I previously reported the death of Song for Someone after “winning” a race at Montpelier Nov 5: “within 30 seconds it was apparent he was expiring and died very quickly.” In addition, there were these that day:

Race 1: “Rum Bobby was scratched by vet as he was lame in the pre-race exam.”

Race 2: “Top Brass was scratched by vet as he was lame in the pre-race exam.”

Again, these horses were lame – yet their “connections” tried to race them anyway.

Race 3: “Diva of Seville pulled up before the last fence…. This horse has not completed a course in her four tries over jumps and is on the Stewards’ List for poor performance. The trainer indicated that this was her last attempt at running.”

So nice that it only took four straight “DNFs” – all this year – for her people (trainer: Casey Pinkard) to cut her loose (from racing). Where she ends up is anyone’s guess.

Still in Race 3: “Refi returned lame.”

And finally, this closing remark from the stewards: “The horse ambulance needs to have two people…. One person is not enough to handle tarps etc.”

This is horseracing.

In the 6th at Finger Lakes this afternoon, Trinity Titoli, says the chartwriter, was “in distress” and subsequently “vanned off.” Not the whole story, of course. In fact, the 3-year-old filly suffered a catastrophic fracture and was euthanized then and there, on the track. She is the 15th kill at Finger Lakes this year – and second in three days.

This is horseracing.

Although I am generally loath to villainize individual exploiters – choosing instead to indict the industry – I do occasionally make exceptions. Doug (aka “Drug”) O’Neill has a well-earned reputation as a cheater – with cheating, in horseracing, almost always involving animal abuse. We have documented some of that: here, here. In addition, the $152 million-earning O’Neill is a shameless opportunist, helping to lead low-paid (read: exploited) backstretch workers in counter protest to animal-rights activists. In short, Doug O’Neill is a louse.

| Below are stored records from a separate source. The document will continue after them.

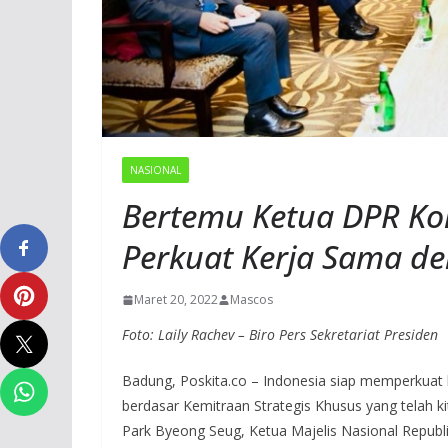
NASIONAL
Bertemu Ketua DPR Kor
Perkuat Kerja Sama de
Maret 20, 2022
Mascos
Foto: Laily Rachev – Biro Pers Sekretariat Presiden
Badung, Poskita.co – Indonesia siap memperkuat 
berdasar Kemitraan Strategis Khusus yang telah ki
Park Byeong Seug, Ketua Majelis Nasional Republik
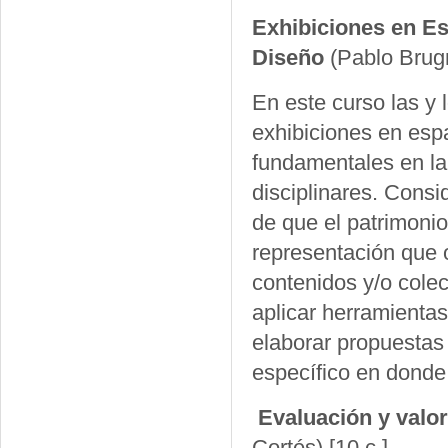
Exhibiciones en Es
Diseño
(Pablo Brug
En este curso las y l
exhibiciones en espa
fundamentales en la 
disciplinares. Cons
de que el patrimonio
representación que 
contenidos y/o colec
aplicar herramientas
elaborar propuestas
específico en donde se
Evaluación y valo
Cortés)
[10 c.]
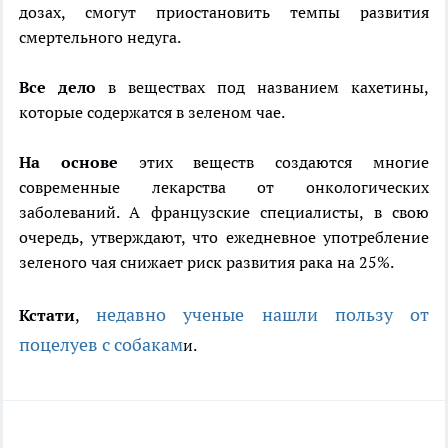
дозах, смогут приостановить темпы развития
смертельного недуга.
Все дело
в веществах под названием кахетины,
которые содержатся в зеленом чае.
На основе
этих веществ создаются многие
современные лекарства от онкологических
заболеваний. А французские специалисты, в свою
очередь, утверждают, что ежедневное употребление
зеленого чая снижает риск развития рака на 25%.
недавно ученые нашли пользу от
Кстати
,
поцелуев с собакам
и.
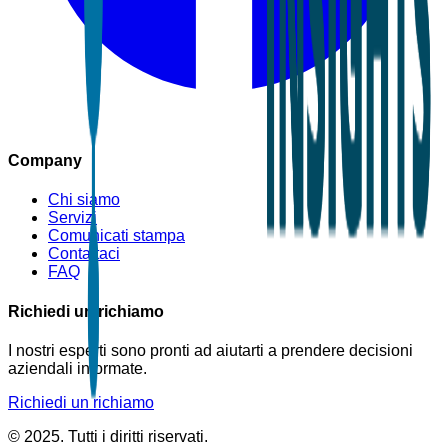
Company
Chi siamo
Servizi
Comunicati stampa
Contattaci
FAQ
Richiedi un richiamo
I nostri esperti sono pronti ad aiutarti a prendere decisioni
aziendali informate.
Richiedi un richiamo
© 2025. Tutti i diritti riservati.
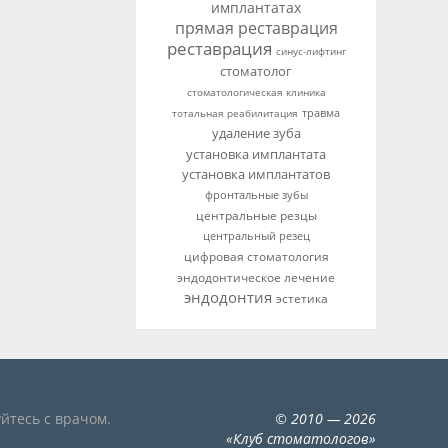
имплантатах
прямая реставрация
реставрация
синус-лифтинг
стоматолог
стоматологическая клиника
тотальная реабилитация
травма
удаление зуба
установка имплантата
установка имплантатов
фронтальные зубы
центральные резцы
центральный резец
цифровая стоматология
эндодонтическое лечение
эндодонтия
эстетика
йтесь с врачом.
©
2010
— 2026
«
Клуб стоматологов
»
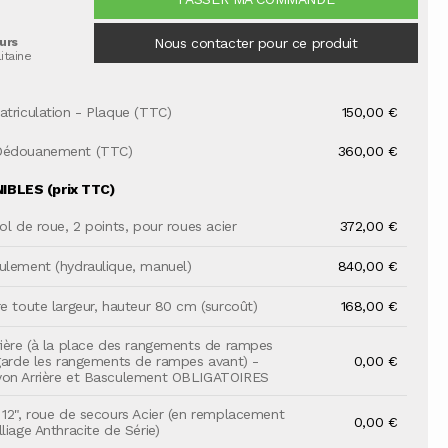
ours
Nous contacter pour ce produit
itaine
atriculation - Plaque (TTC)
150,00 €
Dédouanement (TTC)
360,00 €
BLES (prix TTC)
ol de roue, 2 points, pour roues acier
372,00 €
ulement (hydraulique, manuel)
840,00 €
re toute largeur, hauteur 80 cm (surcoût)
168,00 €
rière (à la place des rangements de rampes
 garde les rangements de rampes avant) -
0,00 €
yon Arrière et Basculement OBLIGATOIRES
 12", roue de secours Acier (en remplacement
0,00 €
liage Anthracite de Série)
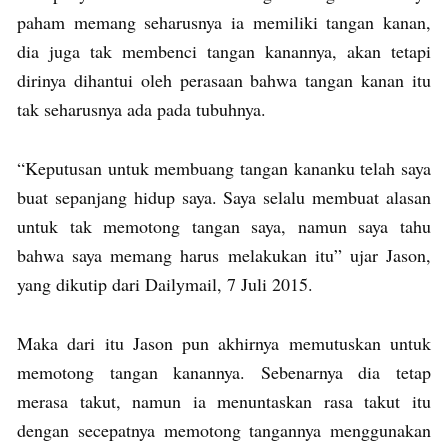
paham memang seharusnya ia memiliki tangan kanan,
dia juga tak membenci tangan kanannya, akan tetapi
dirinya dihantui oleh perasaan bahwa tangan kanan itu
tak seharusnya ada pada tubuhnya.
“Keputusan untuk membuang tangan kananku telah saya
buat sepanjang hidup saya. Saya selalu membuat alasan
untuk tak memotong tangan saya, namun saya tahu
bahwa saya memang harus melakukan itu” ujar Jason,
yang dikutip dari Dailymail, 7 Juli 2015.
Maka dari itu Jason pun akhirnya memutuskan untuk
memotong tangan kanannya. Sebenarnya dia tetap
merasa takut, namun ia menuntaskan rasa takut itu
dengan secepatnya memotong tangannya menggunakan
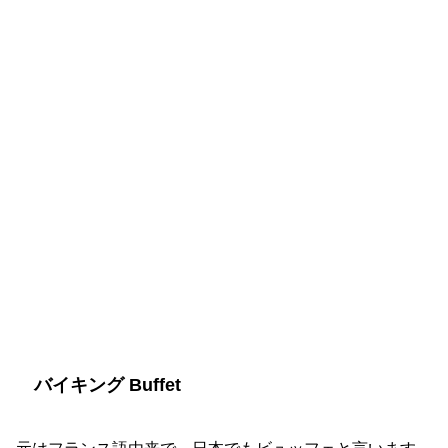
バイキング Buffet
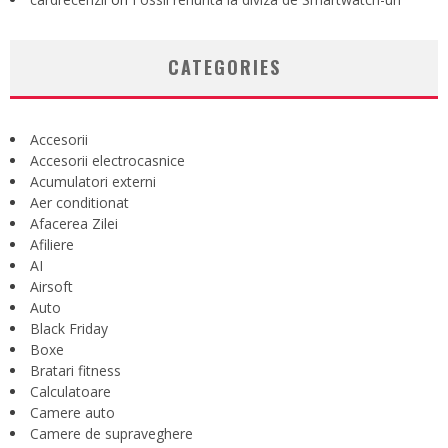
CATEGORIES
Accesorii
Accesorii electrocasnice
Acumulatori externi
Aer conditionat
Afacerea Zilei
Afiliere
AI
Airsoft
Auto
Black Friday
Boxe
Bratari fitness
Calculatoare
Camere auto
Camere de supraveghere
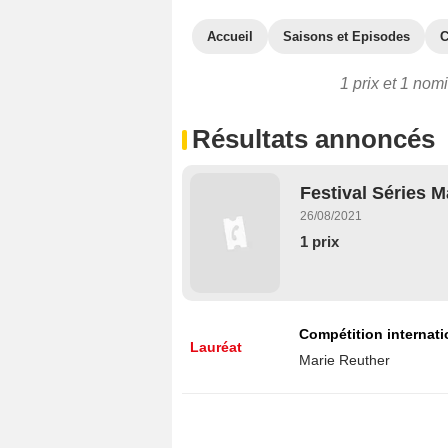
Accueil
Saisons et Episodes
C
1 prix et 1 nom
Résultats annoncés
Festival Séries M
26/08/2021
1 prix
Compétition internatio
Lauréat
Marie Reuther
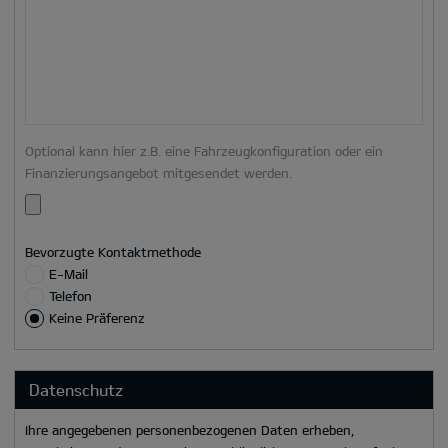
Optional kann hier z.B. eine Fahrzeugkonfiguration oder ein
Finanzierungsangebot mitgesendet werden.
Bevorzugte Kontaktmethode
E-Mail
Telefon
Keine Präferenz
Datenschutz
Ihre angegebenen personenbezogenen Daten erheben,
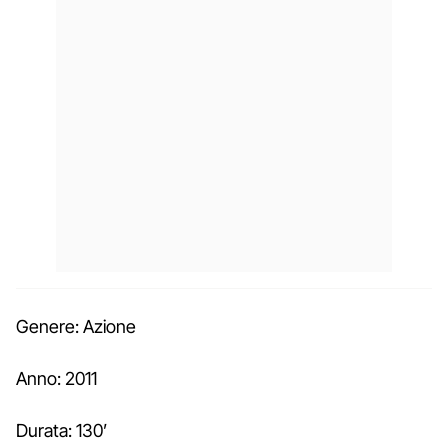
Genere: Azione
Anno: 2011
Durata: 130’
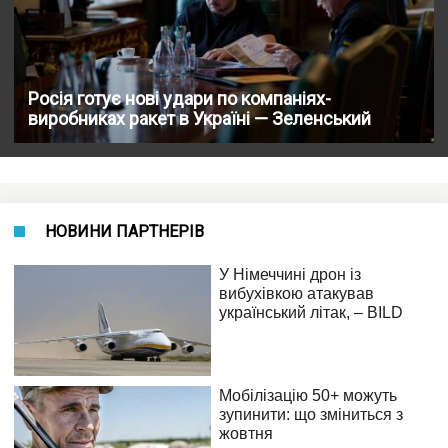
Росія готує нові удари по компаніях-
виробниках ракет в Україні — Зеленський
НОВИНИ ПАРТНЕРІВ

Sunday, this came down from the CHRB: “Trainer Doug O’Neill, who started the horse Worse Read Sanchez at Golden Gate on May 1, is suspended 60 days and fined $10,000 for violation of the prohibited substance lidocaine [Class 2] and placed on probation for one year. For good cause 30 days of the suspension is to be stayed.”

What in O’Neill’s resume – besides being fabulously successful and wealthy, that is – led the CHRB to believe he was worthy of a break on the suspension? A joke. Lidocaine, for those who may not know, is an anesthetic – “an agent that causes loss of sensation.” For his part, while not contesting the ruling, O’Neill claims the positive resulted from a “transfer of medication from a member of my staff who was prescribed a medication for Shingles.” Of course. Two by the ways: The 3-year-old Worse continues to be under the yoke of O’Neill, most recently raced Oct 7; Worse’s owner is Reddam Racing, the subject of yesterday’s post on a horse named “Vegan.”

Last month, I reported the death of 2-year-old Paddock Boss at Churchill. The race, you may remember, was canceled after the start – “management decision.” The stewards have now provided a bit more detail:

“Because [the jockey] appeared to be injured and was unable to be immediately moved, the stewards took the necessary steps to have the field pull up by activating the alarm system and alerting the outriders and announcer…the race declared a No Contest.” Paddock Boss, the stewards go on to note, “suffered a catastrophic injury and was humanely euthanized on the racetrack.”

This, in microcosm, is The Big Lie: horseracing as “sport,” racehorses as “athletes” – “teammates.” Imagine that the only reason the alarm was sounded and the race canceled was the downed jockey (he’s fine, by the way). In other words – and of course this happens on American tracks every day – a dying horse was not going to stop this race. Let him lie there until it’s safe to get the vet out with his pink concoction; first, there are bets to be settled. It is vile. It is horseracing.